In this regard, the Health Minister contended that research that is not published is research that is not fully realised.
“Publication is not merely an academic exercise; it is an act of influence. It ensures that our findings inform policy, guide clinical practice and contribute to global knowledge. It places Caribbean science on the world stage, and it allows our voices and our evidence to shape the international discourse,” Dr Anthony noted.

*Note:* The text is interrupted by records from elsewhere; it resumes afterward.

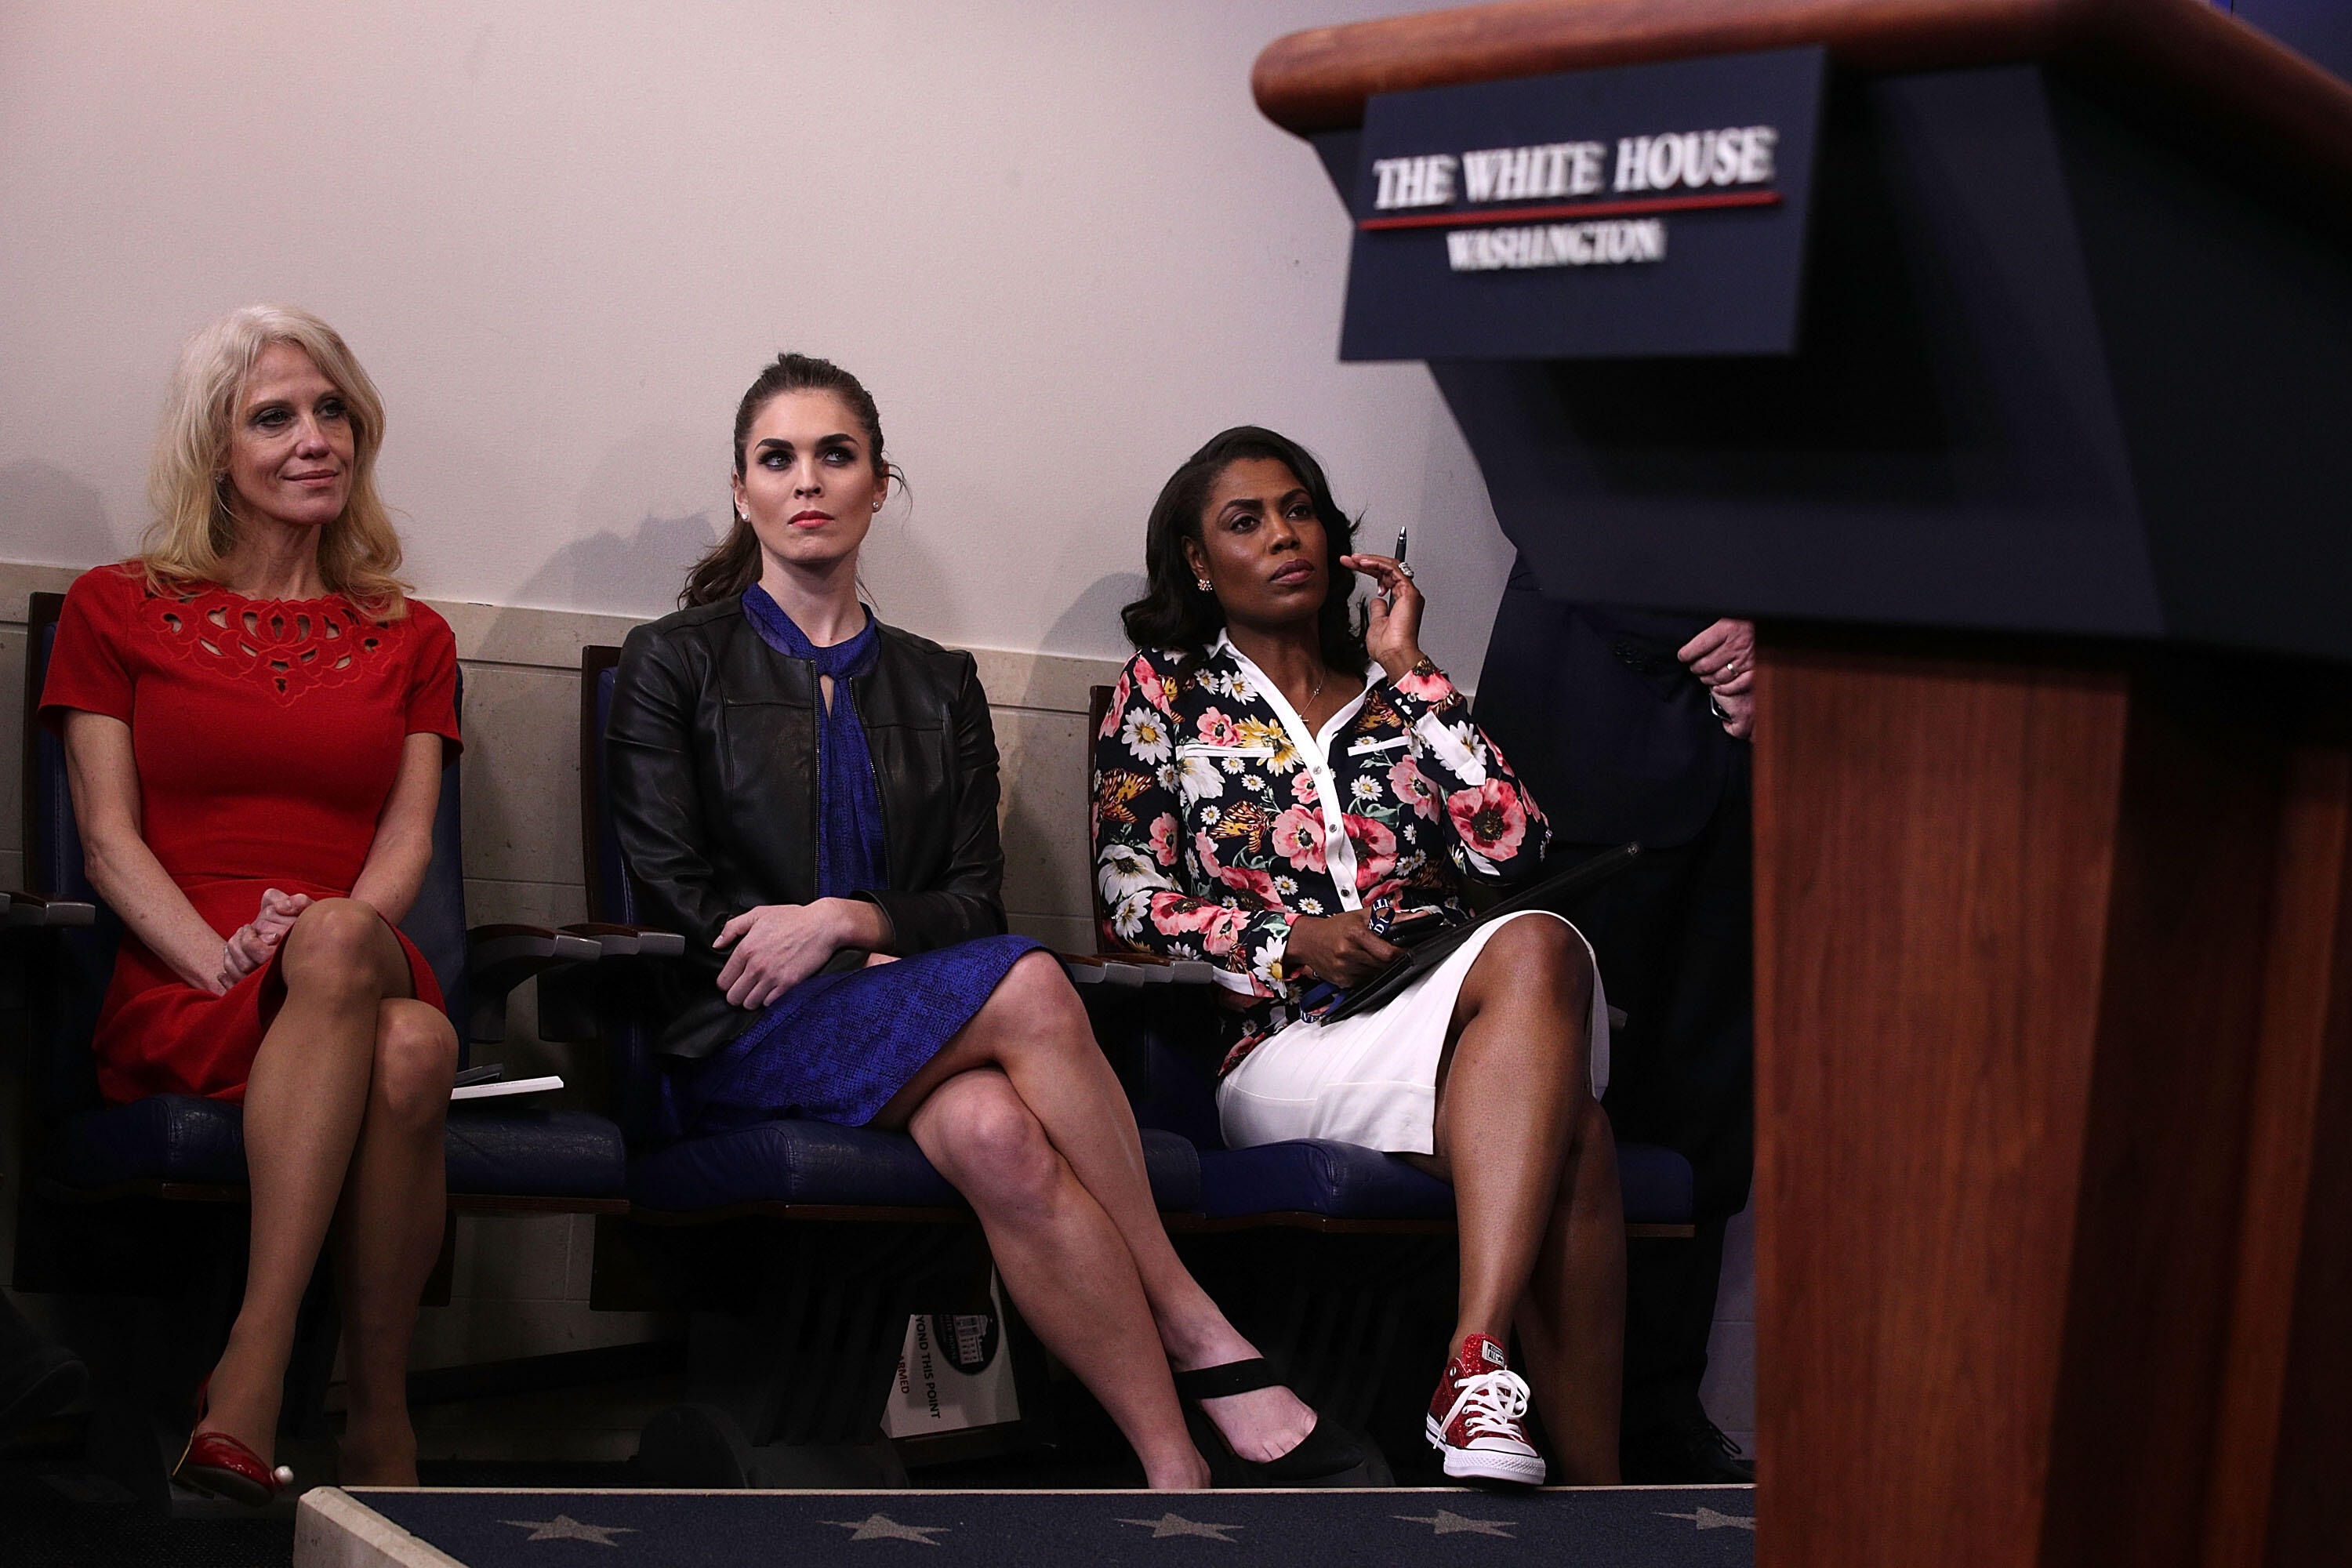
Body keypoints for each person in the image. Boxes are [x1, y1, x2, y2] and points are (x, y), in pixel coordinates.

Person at [605, 354, 1368, 1492]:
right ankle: (1194, 1319)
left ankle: (1174, 1474)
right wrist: (817, 947)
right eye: (779, 459)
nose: (807, 481)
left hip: (906, 1026)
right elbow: (674, 891)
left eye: (836, 455)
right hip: (736, 1035)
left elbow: (973, 899)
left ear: (879, 485)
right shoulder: (673, 662)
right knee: (1024, 982)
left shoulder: (937, 681)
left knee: (1001, 1139)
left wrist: (842, 921)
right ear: (742, 491)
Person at [1093, 426, 1625, 1487]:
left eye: (1300, 511)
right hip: (1282, 1047)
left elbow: (1516, 850)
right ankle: (1578, 1475)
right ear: (1199, 564)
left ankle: (1482, 1376)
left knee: (1536, 939)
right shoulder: (1163, 694)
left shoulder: (1397, 695)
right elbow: (1127, 901)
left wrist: (1413, 670)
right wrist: (1288, 943)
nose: (1284, 535)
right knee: (1579, 1134)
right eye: (1245, 522)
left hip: (1444, 1015)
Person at [38, 306, 462, 1501]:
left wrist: (342, 928)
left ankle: (250, 1375)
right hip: (191, 978)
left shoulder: (410, 632)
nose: (313, 437)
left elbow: (408, 839)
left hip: (350, 945)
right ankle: (379, 1423)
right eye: (273, 416)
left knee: (343, 948)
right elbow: (109, 840)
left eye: (332, 411)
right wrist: (220, 957)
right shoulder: (115, 609)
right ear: (213, 449)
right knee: (416, 1049)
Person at [1473, 562, 1755, 1484]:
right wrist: (1725, 629)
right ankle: (1502, 1401)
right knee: (1558, 1109)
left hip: (1765, 758)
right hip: (1590, 730)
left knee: (1712, 1105)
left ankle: (1664, 1402)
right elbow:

He added, “We must therefore strengthen a culture in which research does not end in the laboratory or at the conference podium but continues in peer-reviewed journals, policy briefs and implementation frameworks. We must mentor young researchers, not only to investigate, but also to write, publish and lead. The ultimate goal of research is not publication alone. It must have an impact. It must lead to better outcomes, better health outcomes. It must lead to stronger health systems. It must result in longer, healthier lives for the people of the Caribbean.”
Beyond publication, Minister Anthony underscored the importance of innovation. Innovation is not only about high technology.
“It is about solving problems in practical, scalable and impactful ways. And at this conference, we have amassed many examples, and you will see them in the exhibition booths. Innovation is a community health worker using telemedicine to improve the care of patients in remote regions. It is the integration of digital health tools so that we can improve the efficiency of care. In the Caribbean, innovation must be rooted in our realities. It must address our geography, our resource constraints and our unique epidemiological profile. That is why research and innovation must go hand in hand,” he emphasised.
Meanwhile, Secretary General of the Caribbean Community, Dr Carla Barnett, reflected on how member states are already applying innovation in their public health sectors, such as Guyana, with its telemedicine programme. However, she emphasised the need for more to be done to ensure ordinary citizens get on board with health innovations.
“To be fully equipped for the new era, our professionals need new instruments in their toolkit. We need more researchers who understand public policy, data analytics and ethical governance and who are ready to make the paradigm shift required to accelerate our collective actions. We must ensure an inclusive approach that involves our people in their communities. If our people do not trust innovation, they will not adopt it. Our research must stay relevant, speaking to the needs of the mothers in a rural or remote village as clearly as it does to a scientist in a laboratory,” she noted.
The executive director of CARPHA, Dr Lisa Indar, posited that innovation is not just about technology but about people.
“It is about the researchers who push boundaries, the policymakers who translate evidence into action, the healthcare workers who bring innovation to life, and the communities who trust us to deliver better health outcomes. Together in this room, we represent the region’s leading minds in health research and public health practice. We are not just participants in this conference; we are the architects of the Caribbean’s health future,” Indar said.